| PROVIDED ENTRIES |
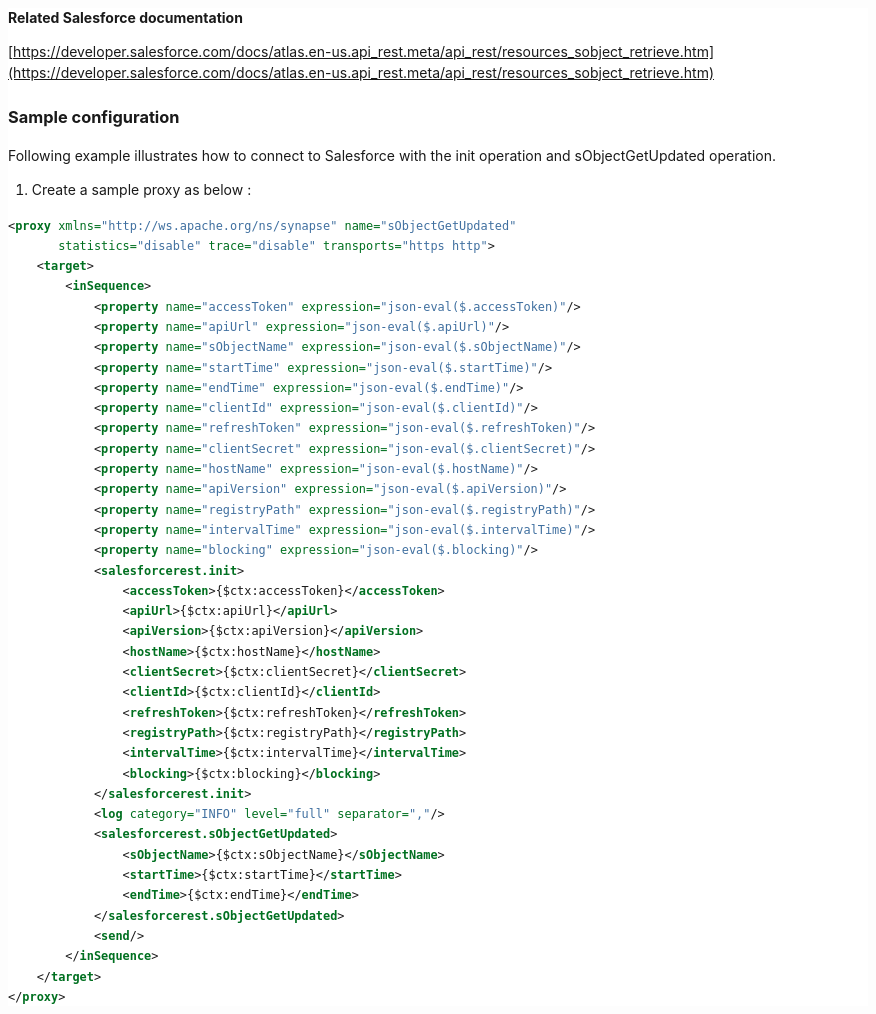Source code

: **Related Salesforce documentation**

[https://developer.salesforce.com/docs/atlas.en-us.api_rest.meta/api_rest/resources_sobject_retrieve.htm](https://developer.salesforce.com/docs/atlas.en-us.api_rest.meta/api_rest/resources_sobject_retrieve.htm)

### Sample configuration

Following example illustrates how to connect to Salesforce with the init operation and sObjectGetUpdated operation.

1. Create a sample proxy as below :

```xml
<proxy xmlns="http://ws.apache.org/ns/synapse" name="sObjectGetUpdated"
       statistics="disable" trace="disable" transports="https http">
    <target>
        <inSequence>
            <property name="accessToken" expression="json-eval($.accessToken)"/>
            <property name="apiUrl" expression="json-eval($.apiUrl)"/>
            <property name="sObjectName" expression="json-eval($.sObjectName)"/>
            <property name="startTime" expression="json-eval($.startTime)"/>
            <property name="endTime" expression="json-eval($.endTime)"/>
            <property name="clientId" expression="json-eval($.clientId)"/>
            <property name="refreshToken" expression="json-eval($.refreshToken)"/>
            <property name="clientSecret" expression="json-eval($.clientSecret)"/>
            <property name="hostName" expression="json-eval($.hostName)"/>
            <property name="apiVersion" expression="json-eval($.apiVersion)"/>
            <property name="registryPath" expression="json-eval($.registryPath)"/>
            <property name="intervalTime" expression="json-eval($.intervalTime)"/>
            <property name="blocking" expression="json-eval($.blocking)"/>
            <salesforcerest.init>
                <accessToken>{$ctx:accessToken}</accessToken>
                <apiUrl>{$ctx:apiUrl}</apiUrl>
                <apiVersion>{$ctx:apiVersion}</apiVersion>
                <hostName>{$ctx:hostName}</hostName>
                <clientSecret>{$ctx:clientSecret}</clientSecret>
                <clientId>{$ctx:clientId}</clientId>
                <refreshToken>{$ctx:refreshToken}</refreshToken>
                <registryPath>{$ctx:registryPath}</registryPath>
                <intervalTime>{$ctx:intervalTime}</intervalTime>
                <blocking>{$ctx:blocking}</blocking>
            </salesforcerest.init>
            <log category="INFO" level="full" separator=","/>
            <salesforcerest.sObjectGetUpdated>
                <sObjectName>{$ctx:sObjectName}</sObjectName>
                <startTime>{$ctx:startTime}</startTime>
                <endTime>{$ctx:endTime}</endTime>
            </salesforcerest.sObjectGetUpdated>
            <send/>
        </inSequence>
    </target>
</proxy>
```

| DIRECTIONS |
Reproduce all of the data exactly, omitting each picture it holds.

| THE ANSWER |
Source code

: **Related Salesforce documentation**

[https://developer.salesforce.com/docs/atlas.en-us.api_rest.meta/api_rest/resources_sobject_retrieve.htm](https://developer.salesforce.com/docs/atlas.en-us.api_rest.meta/api_rest/resources_sobject_retrieve.htm)

### Sample configuration

Following example illustrates how to connect to Salesforce with the init operation and sObjectGetUpdated operation.

1. Create a sample proxy as below :

```xml
<proxy xmlns="http://ws.apache.org/ns/synapse" name="sObjectGetUpdated"
       statistics="disable" trace="disable" transports="https http">
    <target>
        <inSequence>
            <property name="accessToken" expression="json-eval($.accessToken)"/>
            <property name="apiUrl" expression="json-eval($.apiUrl)"/>
            <property name="sObjectName" expression="json-eval($.sObjectName)"/>
            <property name="startTime" expression="json-eval($.startTime)"/>
            <property name="endTime" expression="json-eval($.endTime)"/>
            <property name="clientId" expression="json-eval($.clientId)"/>
            <property name="refreshToken" expression="json-eval($.refreshToken)"/>
            <property name="clientSecret" expression="json-eval($.clientSecret)"/>
            <property name="hostName" expression="json-eval($.hostName)"/>
            <property name="apiVersion" expression="json-eval($.apiVersion)"/>
            <property name="registryPath" expression="json-eval($.registryPath)"/>
            <property name="intervalTime" expression="json-eval($.intervalTime)"/>
            <property name="blocking" expression="json-eval($.blocking)"/>
            <salesforcerest.init>
                <accessToken>{$ctx:accessToken}</accessToken>
                <apiUrl>{$ctx:apiUrl}</apiUrl>
                <apiVersion>{$ctx:apiVersion}</apiVersion>
                <hostName>{$ctx:hostName}</hostName>
                <clientSecret>{$ctx:clientSecret}</clientSecret>
                <clientId>{$ctx:clientId}</clientId>
                <refreshToken>{$ctx:refreshToken}</refreshToken>
                <registryPath>{$ctx:registryPath}</registryPath>
                <intervalTime>{$ctx:intervalTime}</intervalTime>
                <blocking>{$ctx:blocking}</blocking>
            </salesforcerest.init>
            <log category="INFO" level="full" separator=","/>
            <salesforcerest.sObjectGetUpdated>
                <sObjectName>{$ctx:sObjectName}</sObjectName>
                <startTime>{$ctx:startTime}</startTime>
                <endTime>{$ctx:endTime}</endTime>
            </salesforcerest.sObjectGetUpdated>
            <send/>
        </inSequence>
    </target>
</proxy>
```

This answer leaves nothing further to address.